Si la commande STARTTLS est un succès (code 220), la négociation TLS habituelle commence. Les deux parties examinent ensuite ses résultats (par exemple l'algorithme de cryptographie négocié, ou bien le certificat du pair distant) et décident de continuer ou pas (section 4.1).

Parlant du certificat, faut-il vérifier celui du voisin ? En pratique, quasiment personne ne le fait, en raison du prix des certificats et de la difficulté à les obtenir et les gérer. De nos jours, SMTP sur TLS procure donc la confidentialité par rapport à des écoutants passifs mais aucune authentification. À la rigueur, on peut toujours regarder les en-têtes du message pour avoir quelques informations supplémentaires :


Received: from mail.bortzmeyer.org (unknown [IPv6:2001:4b98:41::d946:bee8:232])
        (using TLSv1 with cipher DHE-RSA-AES256-SHA (256/256 bits))
        (Client CN "mail.bortzmeyer.org", Issuer "ca.bortzmeyer.org" (not verified))
        by mx1.nic.fr (Postfix) with ESMTP id 964A71714088
        for <echo@nic.fr>; Thu, 26 Nov 2009 12:08:08 +0100 (CET)

Si le MTA vérifie l'authenticité de son partenaire, le RFC lui laisse le choix des détails, recommandant seulement d'accepter un serveur situé dans le même domaine que celui qu'on cherche à contacter.
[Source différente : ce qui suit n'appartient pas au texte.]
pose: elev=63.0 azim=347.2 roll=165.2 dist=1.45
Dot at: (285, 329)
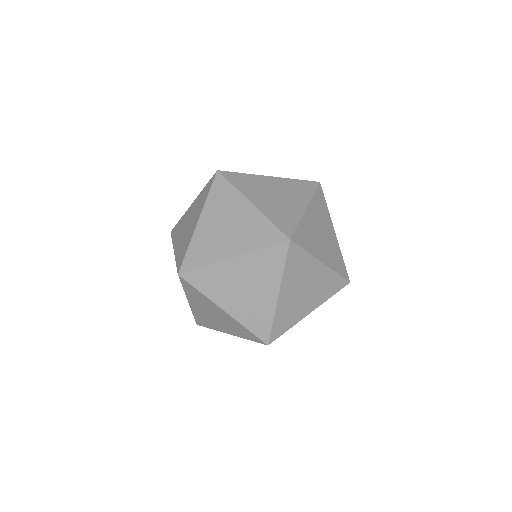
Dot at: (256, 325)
Une fois TLS négocié avec auccès, les machines doivent ignorer tout ce qui a été tapé avant et reprendre la négociation SMTP (EHLO et la suite), puisque l'information obtenue sans TLS n'est pas fiable (section 4.2).

Ce RFC est une mise à jour de la première norme, le RFC 2487, en bien plus détaillé, notamment sur les attaques possibles (une annexe résume les changements).

La plupart des MTA aujourd'hui ont la capacité de faire du TLS, comme décrit pour Postfix dans mon article. Parmi les auto-répondeurs de test, certains acceptent TLS.